(Data items)
%%

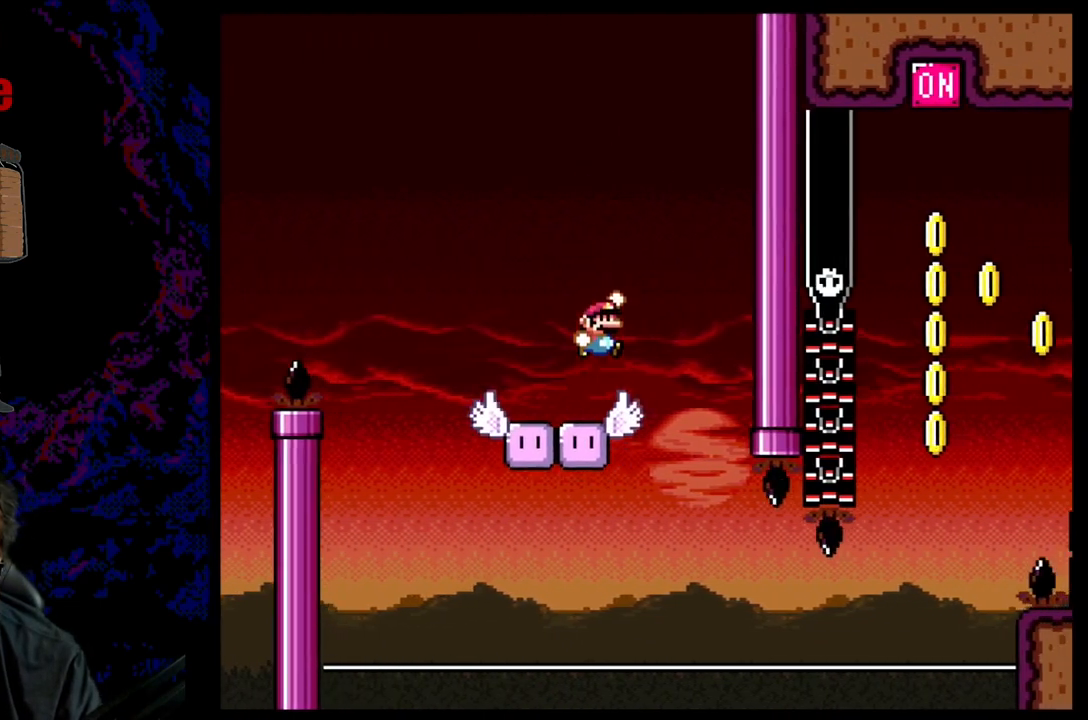
{"buttons": ["Y", "DPAD_RIGHT"], "events": [[100, "DPAD_LEFT", "down"], [100, "DPAD_RIGHT", "up"], [333, "DPAD_LEFT", "up"], [417, "DPAD_RIGHT", "down"]]}
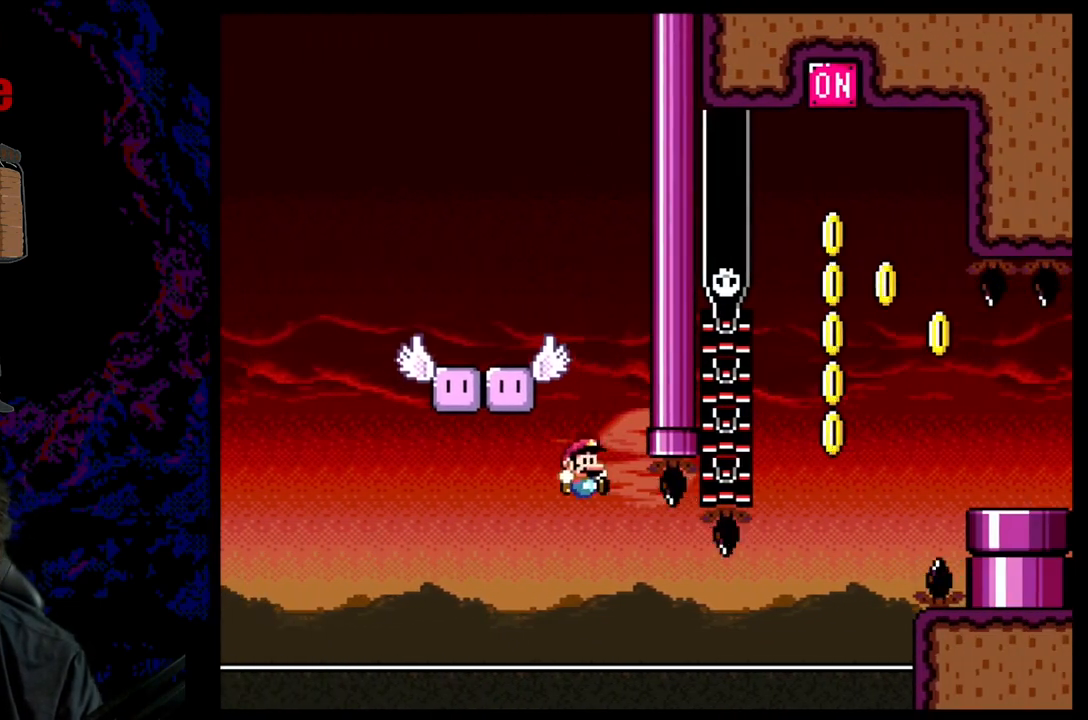
{"buttons": ["Y", "DPAD_RIGHT"], "events": [[83, "B", "down"], [350, "B", "up"]]}
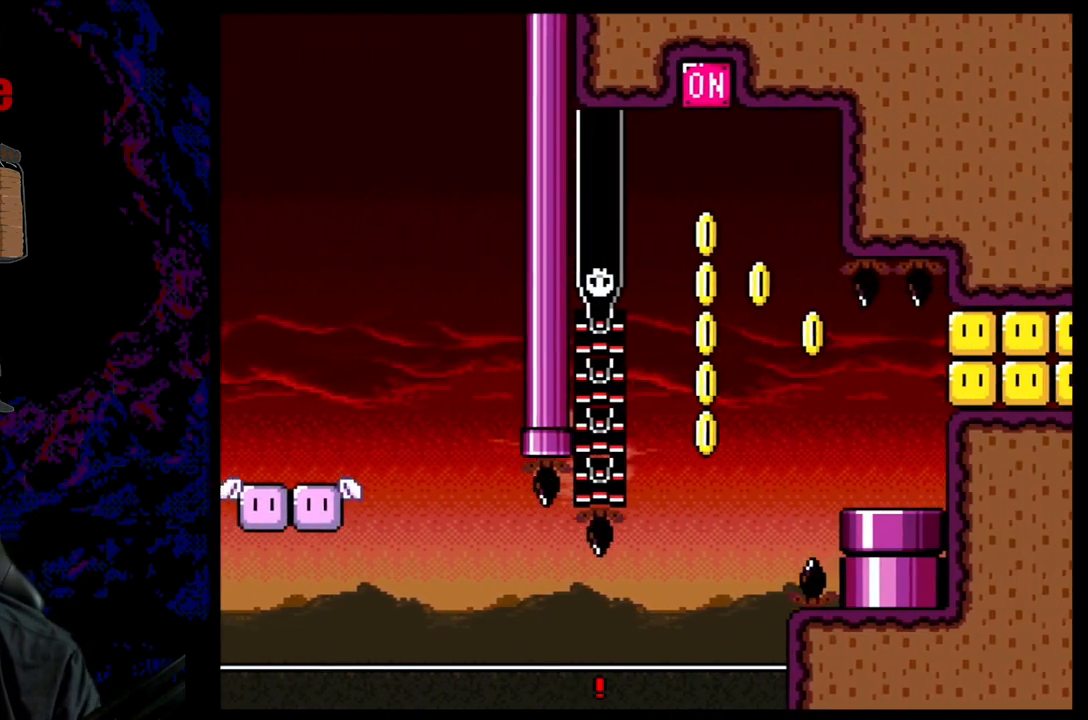
{"buttons": ["B"], "events": [[33, "Y", "up"], [83, "DPAD_RIGHT", "up"], [367, "B", "down"]]}
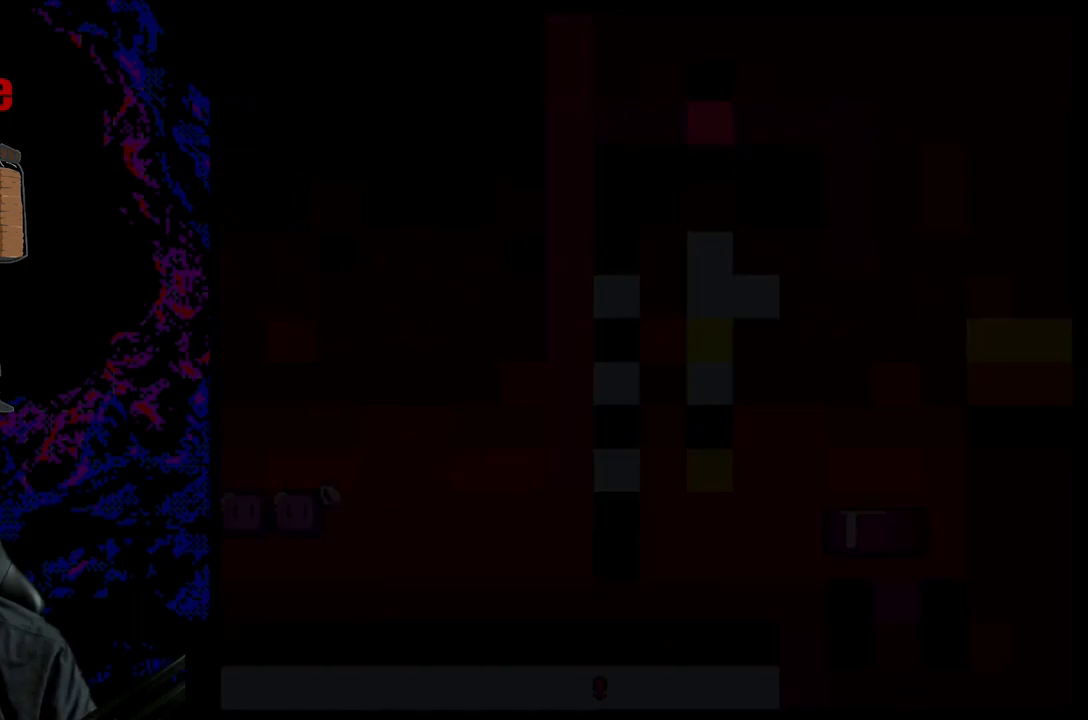
{"buttons": ["B", "Y"], "events": [[100, "B", "up"], [450, "B", "down"], [450, "Y", "down"]]}
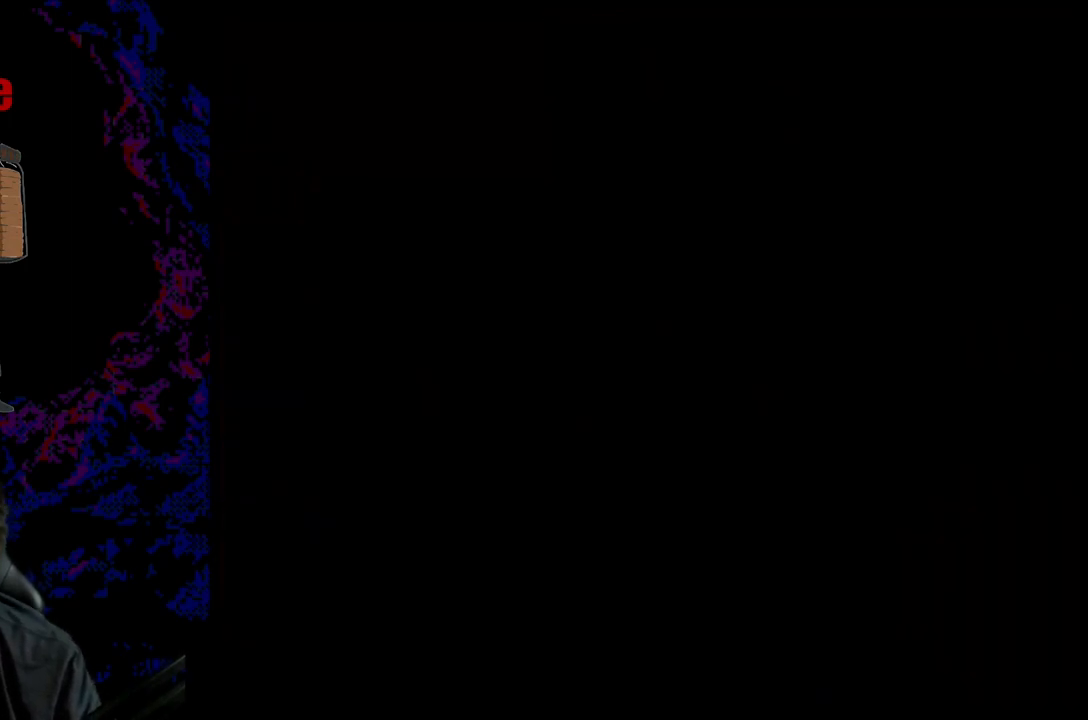
{"buttons": ["B", "Y", "DPAD_RIGHT"], "events": [[383, "DPAD_RIGHT", "down"]]}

%%

DIRECTIONS FOR THIS TASK: Word for word, restate all of the records. Exclude the pictures.

OUTPUT FOR THIS EXERCISE:
{"buttons": ["Y", "DPAD_RIGHT"], "events": [[100, "DPAD_LEFT", "down"], [100, "DPAD_RIGHT", "up"], [333, "DPAD_LEFT", "up"], [417, "DPAD_RIGHT", "down"]]}
{"buttons": ["Y", "DPAD_RIGHT"], "events": [[83, "B", "down"], [350, "B", "up"]]}
{"buttons": ["B"], "events": [[33, "Y", "up"], [83, "DPAD_RIGHT", "up"], [367, "B", "down"]]}
{"buttons": ["B", "Y"], "events": [[100, "B", "up"], [450, "B", "down"], [450, "Y", "down"]]}
{"buttons": ["B", "Y", "DPAD_RIGHT"], "events": [[383, "DPAD_RIGHT", "down"]]}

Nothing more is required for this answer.